*** RECORDS TO USE Section Begins ***
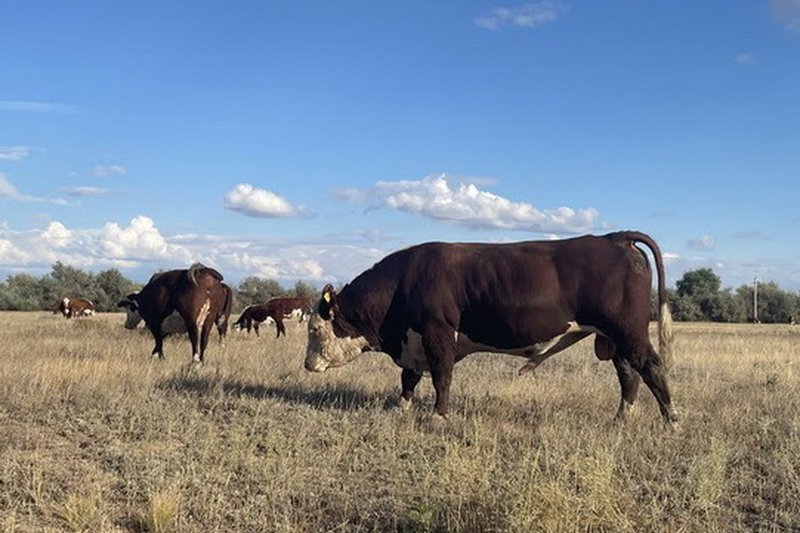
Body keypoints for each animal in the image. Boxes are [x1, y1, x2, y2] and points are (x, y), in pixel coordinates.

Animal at [304, 231, 680, 422]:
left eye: (314, 329)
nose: (307, 364)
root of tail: (613, 238)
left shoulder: (438, 333)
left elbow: (441, 377)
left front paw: (439, 415)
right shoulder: (414, 342)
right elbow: (408, 379)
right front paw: (402, 406)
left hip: (628, 330)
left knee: (651, 366)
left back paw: (671, 418)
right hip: (614, 337)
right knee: (628, 373)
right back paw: (621, 419)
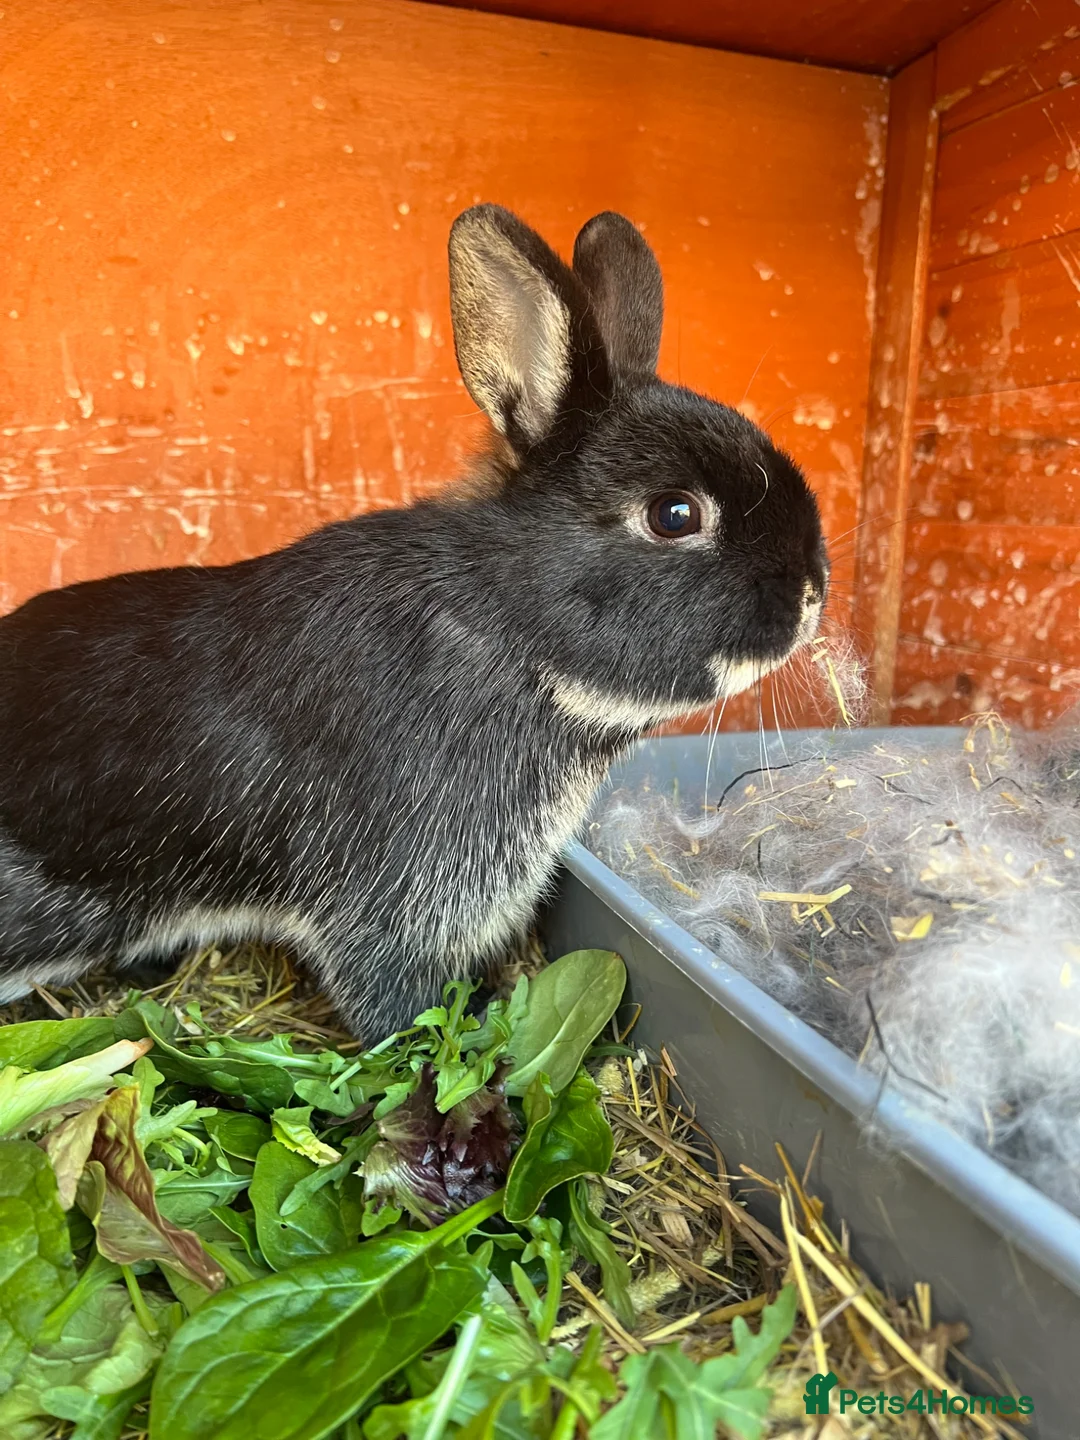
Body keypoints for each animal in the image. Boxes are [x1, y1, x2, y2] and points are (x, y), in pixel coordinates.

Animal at [0, 204, 829, 1041]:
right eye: (674, 515)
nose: (813, 593)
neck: (505, 625)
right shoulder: (397, 890)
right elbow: (388, 995)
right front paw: (447, 1034)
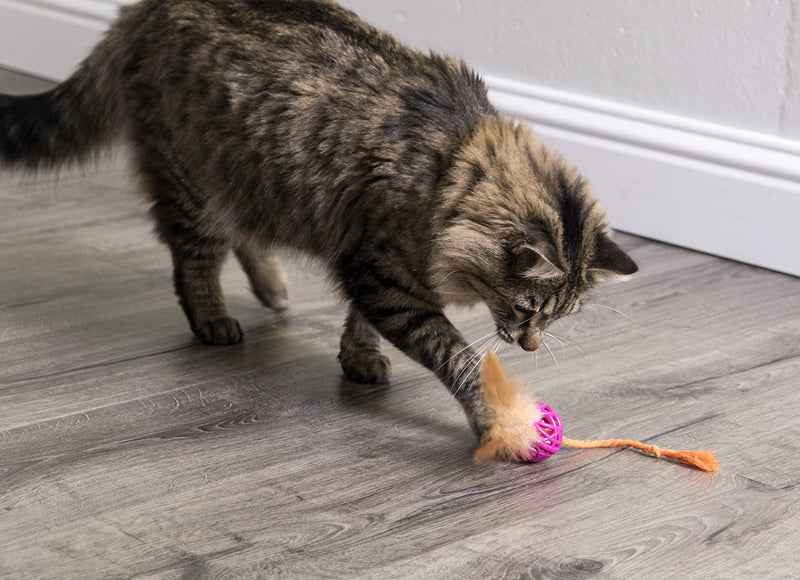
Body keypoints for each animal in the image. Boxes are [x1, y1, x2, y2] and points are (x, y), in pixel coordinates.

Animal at [0, 0, 636, 440]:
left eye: (556, 319)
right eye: (528, 310)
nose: (530, 346)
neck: (450, 170)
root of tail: (141, 10)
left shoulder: (371, 262)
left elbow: (359, 322)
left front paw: (357, 359)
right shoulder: (385, 276)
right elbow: (459, 358)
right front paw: (494, 421)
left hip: (253, 180)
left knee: (242, 237)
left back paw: (273, 289)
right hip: (193, 181)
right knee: (193, 259)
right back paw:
*** RECORDS TO USE Section Ends ***
* _WHAT THIS TASK INVOLVES_: Nothing should appear in the answer except the lines from the one with "left eye: (556, 319)" through the final line of the records, written exactly.

* _ANSWER TO THE EXERCISE_:
left eye: (556, 319)
right eye: (528, 310)
nose: (530, 346)
neck: (450, 170)
root of tail: (141, 10)
left shoulder: (371, 262)
left elbow: (359, 322)
left front paw: (357, 359)
right shoulder: (385, 276)
right elbow: (459, 358)
right front paw: (494, 421)
left hip: (253, 180)
left knee: (242, 237)
left back paw: (273, 289)
right hip: (193, 181)
right knee: (193, 259)
right back paw:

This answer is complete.